**Records**
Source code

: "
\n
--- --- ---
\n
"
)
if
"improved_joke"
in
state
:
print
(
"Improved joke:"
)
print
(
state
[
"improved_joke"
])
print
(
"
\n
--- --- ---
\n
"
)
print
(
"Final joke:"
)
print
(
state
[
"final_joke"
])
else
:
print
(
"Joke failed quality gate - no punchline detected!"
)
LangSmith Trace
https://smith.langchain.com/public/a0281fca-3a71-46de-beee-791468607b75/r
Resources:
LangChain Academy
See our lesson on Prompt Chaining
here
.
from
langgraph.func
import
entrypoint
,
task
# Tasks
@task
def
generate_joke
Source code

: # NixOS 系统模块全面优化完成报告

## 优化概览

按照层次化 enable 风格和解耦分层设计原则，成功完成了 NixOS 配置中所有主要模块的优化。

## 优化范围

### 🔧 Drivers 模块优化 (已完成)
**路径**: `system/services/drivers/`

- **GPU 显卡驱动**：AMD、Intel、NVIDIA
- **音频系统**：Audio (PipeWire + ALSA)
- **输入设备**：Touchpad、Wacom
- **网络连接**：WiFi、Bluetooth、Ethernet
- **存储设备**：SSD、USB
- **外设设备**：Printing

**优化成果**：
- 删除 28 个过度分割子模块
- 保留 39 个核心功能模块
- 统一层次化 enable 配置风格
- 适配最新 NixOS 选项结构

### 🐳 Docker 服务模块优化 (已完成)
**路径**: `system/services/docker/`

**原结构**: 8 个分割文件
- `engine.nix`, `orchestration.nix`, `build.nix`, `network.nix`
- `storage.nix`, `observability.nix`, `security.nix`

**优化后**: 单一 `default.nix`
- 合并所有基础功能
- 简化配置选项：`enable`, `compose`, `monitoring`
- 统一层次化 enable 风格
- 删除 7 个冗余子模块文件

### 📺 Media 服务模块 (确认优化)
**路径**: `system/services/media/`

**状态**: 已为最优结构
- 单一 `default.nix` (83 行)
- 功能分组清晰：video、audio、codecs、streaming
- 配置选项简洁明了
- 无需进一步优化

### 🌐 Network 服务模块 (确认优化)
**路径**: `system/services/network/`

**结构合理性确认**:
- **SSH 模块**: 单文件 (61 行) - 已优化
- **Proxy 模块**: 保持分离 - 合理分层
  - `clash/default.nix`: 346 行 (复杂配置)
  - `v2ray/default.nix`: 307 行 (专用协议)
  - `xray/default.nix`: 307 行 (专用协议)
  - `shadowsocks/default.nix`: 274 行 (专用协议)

* * *

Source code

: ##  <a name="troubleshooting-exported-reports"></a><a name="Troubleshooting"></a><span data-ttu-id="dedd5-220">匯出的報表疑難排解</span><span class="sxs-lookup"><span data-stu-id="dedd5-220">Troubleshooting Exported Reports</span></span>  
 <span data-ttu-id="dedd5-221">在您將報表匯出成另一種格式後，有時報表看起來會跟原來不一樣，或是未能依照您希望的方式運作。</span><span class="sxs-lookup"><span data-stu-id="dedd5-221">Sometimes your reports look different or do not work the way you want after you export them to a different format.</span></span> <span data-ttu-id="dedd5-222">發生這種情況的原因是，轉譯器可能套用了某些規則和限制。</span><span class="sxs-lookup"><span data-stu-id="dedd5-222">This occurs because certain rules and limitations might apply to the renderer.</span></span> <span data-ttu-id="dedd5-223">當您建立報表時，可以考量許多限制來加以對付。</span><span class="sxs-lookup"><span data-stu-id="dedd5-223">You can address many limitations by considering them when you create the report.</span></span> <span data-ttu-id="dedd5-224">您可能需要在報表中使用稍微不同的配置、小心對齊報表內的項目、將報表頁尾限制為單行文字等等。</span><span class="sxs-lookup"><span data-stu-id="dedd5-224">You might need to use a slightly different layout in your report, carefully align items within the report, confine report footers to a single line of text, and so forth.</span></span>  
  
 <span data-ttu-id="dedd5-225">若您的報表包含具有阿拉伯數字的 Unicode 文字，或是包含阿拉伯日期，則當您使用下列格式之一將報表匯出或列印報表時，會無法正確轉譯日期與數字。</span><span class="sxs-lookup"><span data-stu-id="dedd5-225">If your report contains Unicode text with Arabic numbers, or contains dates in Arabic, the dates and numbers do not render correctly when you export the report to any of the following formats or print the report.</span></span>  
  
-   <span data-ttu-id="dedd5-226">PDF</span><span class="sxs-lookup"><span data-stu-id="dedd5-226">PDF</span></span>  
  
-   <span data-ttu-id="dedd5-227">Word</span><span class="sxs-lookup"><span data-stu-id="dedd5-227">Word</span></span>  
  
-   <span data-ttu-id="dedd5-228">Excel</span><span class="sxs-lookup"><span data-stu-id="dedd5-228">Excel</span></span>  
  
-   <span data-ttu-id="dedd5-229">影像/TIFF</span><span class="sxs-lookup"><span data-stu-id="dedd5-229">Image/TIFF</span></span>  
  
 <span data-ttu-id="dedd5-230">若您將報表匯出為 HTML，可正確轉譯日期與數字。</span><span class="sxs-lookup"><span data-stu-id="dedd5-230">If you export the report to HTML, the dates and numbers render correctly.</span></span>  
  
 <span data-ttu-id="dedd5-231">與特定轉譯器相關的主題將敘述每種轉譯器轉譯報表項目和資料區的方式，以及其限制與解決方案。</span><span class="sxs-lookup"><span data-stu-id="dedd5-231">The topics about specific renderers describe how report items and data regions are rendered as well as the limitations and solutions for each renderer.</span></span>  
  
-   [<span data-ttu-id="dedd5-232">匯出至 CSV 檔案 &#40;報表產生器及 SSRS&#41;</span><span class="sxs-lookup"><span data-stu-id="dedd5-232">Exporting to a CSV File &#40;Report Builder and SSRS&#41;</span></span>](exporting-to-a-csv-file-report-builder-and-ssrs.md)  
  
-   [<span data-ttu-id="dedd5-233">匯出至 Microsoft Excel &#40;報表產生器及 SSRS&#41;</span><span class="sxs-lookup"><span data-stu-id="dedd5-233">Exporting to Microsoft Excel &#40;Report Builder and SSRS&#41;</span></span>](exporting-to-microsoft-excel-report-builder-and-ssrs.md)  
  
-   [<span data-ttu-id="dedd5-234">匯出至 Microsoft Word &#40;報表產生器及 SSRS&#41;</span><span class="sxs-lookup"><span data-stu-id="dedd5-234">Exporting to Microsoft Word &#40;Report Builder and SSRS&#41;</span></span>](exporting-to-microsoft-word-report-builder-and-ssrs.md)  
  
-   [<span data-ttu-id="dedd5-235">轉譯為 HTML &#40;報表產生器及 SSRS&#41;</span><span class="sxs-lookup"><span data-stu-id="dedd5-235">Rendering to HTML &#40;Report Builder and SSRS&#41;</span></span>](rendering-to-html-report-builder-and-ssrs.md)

**Job**
Pull each line holding "Excel" out of the listing.

**Answer space**
-   <span data-ttu-id="dedd5-228">Excel</span><span class="sxs-lookup"><span data-stu-id="dedd5-228">Excel</span></span>  
-   [<span data-ttu-id="dedd5-233">匯出至 Microsoft Excel &#40;報表產生器及 SSRS&#41;</span><span class="sxs-lookup"><span data-stu-id="dedd5-233">Exporting to Microsoft Excel &#40;Report Builder and SSRS&#41;</span></span>](exporting-to-microsoft-excel-report-builder-and-ssrs.md)  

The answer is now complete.